Throughout the ages, the Psalms have been the bedrock of Christian worship, both for individuals and the gathered community. The Psalms provide us with a range of emotional responses to God and our environment, as well as teaching us how to pray. Above all else, the Psalms are breathed out by the Spirit of God, so they reveal to us, as Ray Van Neste says, “how great, wonderful, magnificent, wise, and utterly awe-inspiring” God is! In the Psalms, God is inviting us into conversation with him and that is such a rich blessing for us.

So we are going to take a journey over the next five weeks of praying some of the Psalms together. This is not simply a reading plan, but an avenue to soak in the beauty of God’s word and spend time with the Lord. Since there are many different types of Psalms, each week is going to focus on one particular Psalm that represents that genre.

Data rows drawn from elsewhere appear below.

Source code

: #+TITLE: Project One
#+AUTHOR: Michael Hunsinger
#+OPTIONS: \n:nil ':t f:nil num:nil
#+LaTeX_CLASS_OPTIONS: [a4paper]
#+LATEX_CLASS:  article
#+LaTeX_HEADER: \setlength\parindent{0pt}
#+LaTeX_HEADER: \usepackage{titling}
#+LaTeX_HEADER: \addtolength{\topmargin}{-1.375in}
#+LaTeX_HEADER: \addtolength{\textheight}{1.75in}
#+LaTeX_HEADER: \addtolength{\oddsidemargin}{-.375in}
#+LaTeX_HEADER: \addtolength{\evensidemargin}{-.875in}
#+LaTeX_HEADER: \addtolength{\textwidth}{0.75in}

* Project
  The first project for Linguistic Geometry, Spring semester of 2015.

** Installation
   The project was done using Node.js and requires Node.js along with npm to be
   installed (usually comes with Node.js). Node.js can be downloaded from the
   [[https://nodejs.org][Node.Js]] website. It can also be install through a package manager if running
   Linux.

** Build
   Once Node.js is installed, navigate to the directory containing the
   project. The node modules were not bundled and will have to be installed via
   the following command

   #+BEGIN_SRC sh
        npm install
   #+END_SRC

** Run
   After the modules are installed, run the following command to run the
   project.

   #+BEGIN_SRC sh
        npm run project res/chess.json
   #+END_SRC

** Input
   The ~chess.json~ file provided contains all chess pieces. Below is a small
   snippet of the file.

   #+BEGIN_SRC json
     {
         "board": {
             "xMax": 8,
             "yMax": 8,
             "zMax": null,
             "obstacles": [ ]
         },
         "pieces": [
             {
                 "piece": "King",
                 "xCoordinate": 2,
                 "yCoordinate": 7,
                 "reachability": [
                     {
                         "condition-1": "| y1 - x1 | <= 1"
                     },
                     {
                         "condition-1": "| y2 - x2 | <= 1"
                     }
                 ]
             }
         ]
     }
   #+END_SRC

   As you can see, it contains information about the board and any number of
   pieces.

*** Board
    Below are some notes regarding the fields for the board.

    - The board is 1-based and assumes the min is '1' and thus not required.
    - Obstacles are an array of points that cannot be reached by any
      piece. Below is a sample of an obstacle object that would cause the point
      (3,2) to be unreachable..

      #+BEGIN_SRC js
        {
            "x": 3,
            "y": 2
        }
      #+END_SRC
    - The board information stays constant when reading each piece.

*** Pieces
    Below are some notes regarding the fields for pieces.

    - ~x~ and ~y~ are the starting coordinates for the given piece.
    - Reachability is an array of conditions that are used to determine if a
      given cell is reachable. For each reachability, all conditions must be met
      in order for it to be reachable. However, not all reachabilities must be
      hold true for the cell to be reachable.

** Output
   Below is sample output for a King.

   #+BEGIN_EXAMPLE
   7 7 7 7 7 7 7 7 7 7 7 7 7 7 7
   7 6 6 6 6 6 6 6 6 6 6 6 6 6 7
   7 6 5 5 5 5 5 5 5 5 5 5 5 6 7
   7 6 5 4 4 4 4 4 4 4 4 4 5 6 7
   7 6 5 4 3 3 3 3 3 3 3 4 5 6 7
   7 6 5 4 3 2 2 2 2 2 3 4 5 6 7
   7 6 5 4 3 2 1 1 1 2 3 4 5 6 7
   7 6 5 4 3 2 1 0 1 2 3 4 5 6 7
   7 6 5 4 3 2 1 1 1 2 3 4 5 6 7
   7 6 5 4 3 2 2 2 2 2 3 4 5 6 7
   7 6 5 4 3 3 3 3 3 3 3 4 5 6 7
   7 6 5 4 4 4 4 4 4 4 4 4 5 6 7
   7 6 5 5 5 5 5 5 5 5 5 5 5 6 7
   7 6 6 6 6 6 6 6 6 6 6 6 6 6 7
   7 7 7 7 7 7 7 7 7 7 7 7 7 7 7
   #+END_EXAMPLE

So for the 5 weeks, we’ll be praying and reflecting on the genres of Hymn, Lament, Thanksgiving, Kingship, and Remembrance. For example, in week 3 we will be reading and praying Psalm 13, which is a psalm of lament. Each of the five weeks will have a short meditation on each psalm, but the hope is that we spend time throughout the week praying and reflecting on the words of the psalm, allowing ourselves space to listen to the Lord and to have the words of Scripture on our hearts as we pray throughout the day.

As we focus on a particular psalm each week, I wanted to give you some guidelines for praying with Scripture. Keep in mind this is different from Bible study. You may want to set aside 10 minutes or so during the day to give yourself space to listen and reflect. Though there are countless ways to engage in this activity, here are a few suggestions to help get you started:

  1. Begin by quieting your heart. Take some deep breaths and focus on trying to slow down the busyness of your mind and heart. In the short words of Psalm 40: Be still.
  2. Acknowledge that God is present with you and take a few moments and rest in his presence.
  3. Read the Psalm slowly and prayerfully several times. Try to read the Psalm in its entirety a few times and allow the words to penetrate your heart. It may help to read it out loud also.
  4. If there are any phrases or words that jump out at you, follow where the Spirit may be leading you and spend some time in prayer. You may want to simply repeat a small portion of the psalm as you pray. Allow yourself some space to keep coming back to that thought throughout the day.